Who shot journalism?
One of the things that I have always been very proud to say is that I am a journalist. I graduated with my degree in 2013 from a college in western New York. In college, I made lifelong friends, mistakes, falls (both literal and not) there was a time where I knocked over a whole display of chips in the convenience store but I am who I am, so are we really that surprised? The year that I started college, my class became the first class of journalism majors that the university ever saw. Prior to my freshman year of college, journalism was only a minor. What I loved the most about that, though, was that it felt like we were learning alongside our professors while they were figuring out what worked, we were learning the ins and out of newsrooms, interview etiquette, and finding our beats. I always felt like we were on the cusp of the digital journalism changeover, that we were seeing it in real time and it was scary and exciting and unknown.
When I couldn’t find a job after college in the way I naïvely assumed I would, I built my career writing online. I wrote about music, TV, movies, celebrities, and the YouTube stars that wanted to be A listers. Eventually, I began writing profiles and articles that I was really really proud of about disability and pop culture, and the ways in which I, as the consumer of pop culture, feel that it could be better. In my work as a journalist, I have made lifelong friends. I have made so many mistakes, and I have had a few really magnificent wins.

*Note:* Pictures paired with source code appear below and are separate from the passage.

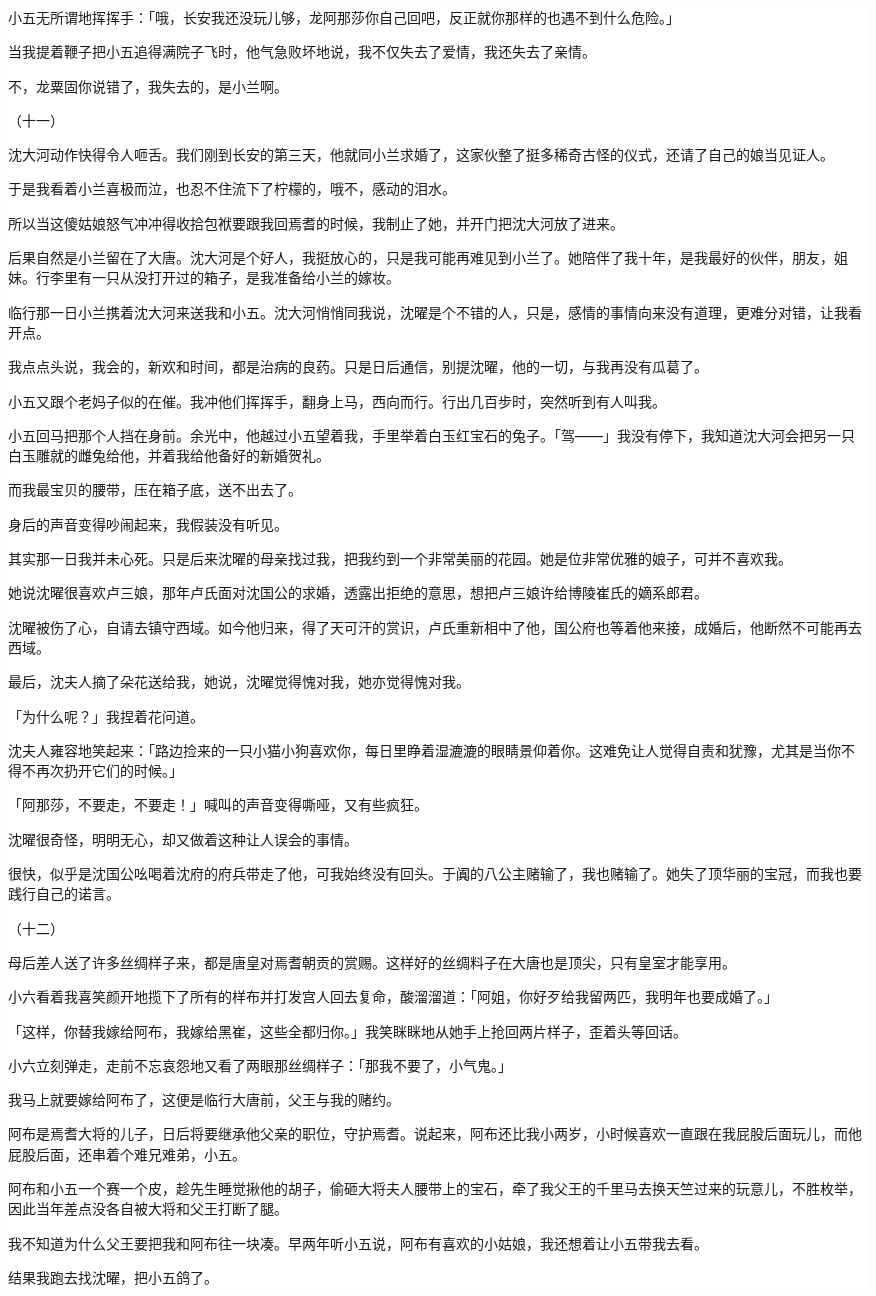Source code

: 小五无所谓地挥挥手：「哦，长安我还没玩儿够，龙阿那莎你自己回吧，反正就你那样的也遇不到什么危险。」

当我提着鞭子把小五追得满院子飞时，他气急败坏地说，我不仅失去了爱情，我还失去了亲情。

不，龙粟固你说错了，我失去的，是小兰啊。

（十一）

沈大河动作快得令人咂舌。我们刚到长安的第三天，他就同小兰求婚了，这家伙整了挺多稀奇古怪的仪式，还请了自己的娘当见证人。

于是我看着小兰喜极而泣，也忍不住流下了柠檬的，哦不，感动的泪水。

所以当这傻姑娘怒气冲冲得收拾包袱要跟我回焉耆的时候，我制止了她，并开门把沈大河放了进来。

后果自然是小兰留在了大唐。沈大河是个好人，我挺放心的，只是我可能再难见到小兰了。她陪伴了我十年，是我最好的伙伴，朋友，姐妹。行李里有一只从没打开过的箱子，是我准备给小兰的嫁妆。

临行那一日小兰携着沈大河来送我和小五。沈大河悄悄同我说，沈曜是个不错的人，只是，感情的事情向来没有道理，更难分对错，让我看开点。

我点点头说，我会的，新欢和时间，都是治病的良药。只是日后通信，别提沈曜，他的一切，与我再没有瓜葛了。

小五又跟个老妈子似的在催。我冲他们挥挥手，翻身上马，西向而行。行出几百步时，突然听到有人叫我。

小五回马把那个人挡在身前。余光中，他越过小五望着我，手里举着白玉红宝石的兔子。「驾——」我没有停下，我知道沈大河会把另一只白玉雕就的雌兔给他，并着我给他备好的新婚贺礼。

而我最宝贝的腰带，压在箱子底，送不出去了。

身后的声音变得吵闹起来，我假装没有听见。

其实那一日我并未心死。只是后来沈曜的母亲找过我，把我约到一个非常美丽的花园。她是位非常优雅的娘子，可并不喜欢我。

她说沈曜很喜欢卢三娘，那年卢氏面对沈国公的求婚，透露出拒绝的意思，想把卢三娘许给博陵崔氏的嫡系郎君。

沈曜被伤了心，自请去镇守西域。如今他归来，得了天可汗的赏识，卢氏重新相中了他，国公府也等着他来接，成婚后，他断然不可能再去西域。

最后，沈夫人摘了朵花送给我，她说，沈曜觉得愧对我，她亦觉得愧对我。

「为什么呢？」我捏着花问道。

沈夫人雍容地笑起来：「路边捡来的一只小猫小狗喜欢你，每日里睁着湿漉漉的眼睛景仰着你。这难免让人觉得自责和犹豫，尤其是当你不得不再次扔开它们的时候。」

「阿那莎，不要走，不要走！」喊叫的声音变得嘶哑，又有些疯狂。

沈曜很奇怪，明明无心，却又做着这种让人误会的事情。

很快，似乎是沈国公吆喝着沈府的府兵带走了他，可我始终没有回头。于阗的八公主赌输了，我也赌输了。她失了顶华丽的宝冠，而我也要践行自己的诺言。

（十二）

母后差人送了许多丝绸样子来，都是唐皇对焉耆朝贡的赏赐。这样好的丝绸料子在大唐也是顶尖，只有皇室才能享用。

小六看着我喜笑颜开地揽下了所有的样布并打发宫人回去复命，酸溜溜道：「阿姐，你好歹给我留两匹，我明年也要成婚了。」

「这样，你替我嫁给阿布，我嫁给黑崔，这些全都归你。」我笑眯眯地从她手上抢回两片样子，歪着头等回话。

小六立刻弹走，走前不忘哀怨地又看了两眼那丝绸样子：「那我不要了，小气鬼。」

我马上就要嫁给阿布了，这便是临行大唐前，父王与我的赌约。

阿布是焉耆大将的儿子，日后将要继承他父亲的职位，守护焉耆。说起来，阿布还比我小两岁，小时候喜欢一直跟在我屁股后面玩儿，而他屁股后面，还串着个难兄难弟，小五。

阿布和小五一个赛一个皮，趁先生睡觉揪他的胡子，偷砸大将夫人腰带上的宝石，牵了我父王的千里马去换天竺过来的玩意儿，不胜枚举，因此当年差点没各自被大将和父王打断了腿。

我不知道为什么父王要把我和阿布往一块凑。早两年听小五说，阿布有喜欢的小姑娘，我还想着让小五带我去看。

结果我跑去找沈曜，把小五鸽了。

Now though, in our year 2024, after a year spent not being able to get a single journalist gig, and watching as publication after publication I admire shutters due to a lack of funding, I have to ask myself: who shot journalism? This profession that I so deeply love, and found so much of myself through has survived, so much, including a beating by a former president, who, hyper focused on “fake news“ and influenced the American people and the world into thinking that journalism holds no value. And through some fault of its own, journalism has lost the trust of the American people just based off the choices being made, and the ways in which some stories have been told. Journalism has survived the thought that it does not matter, and that anyone can do it. I’m a little biased, of course but I don’t think anyone could do it, not well anyway. Still, I find myself asking the question. can journalism survive this? Can I? You see, I am a realist at heart, and so when I stopped getting writing gigs, I asked myself who am I without journalism? What kind of pivot do I have to make in order to survive? I think those questions are important, and I will likely keep asking them, as I have not found an adequate answer. But I guess one question I want to leave you with is can America survive without it? can the world survive without journalism? I Don’t think so and I am afraid that the more publications we lose the closer we get to that reality. A world without journalism feels like a very dark place that I don’t want to be in. I think that is very dangerous thing we find ourselves on the precipice of. That we can course correct before it’s too late.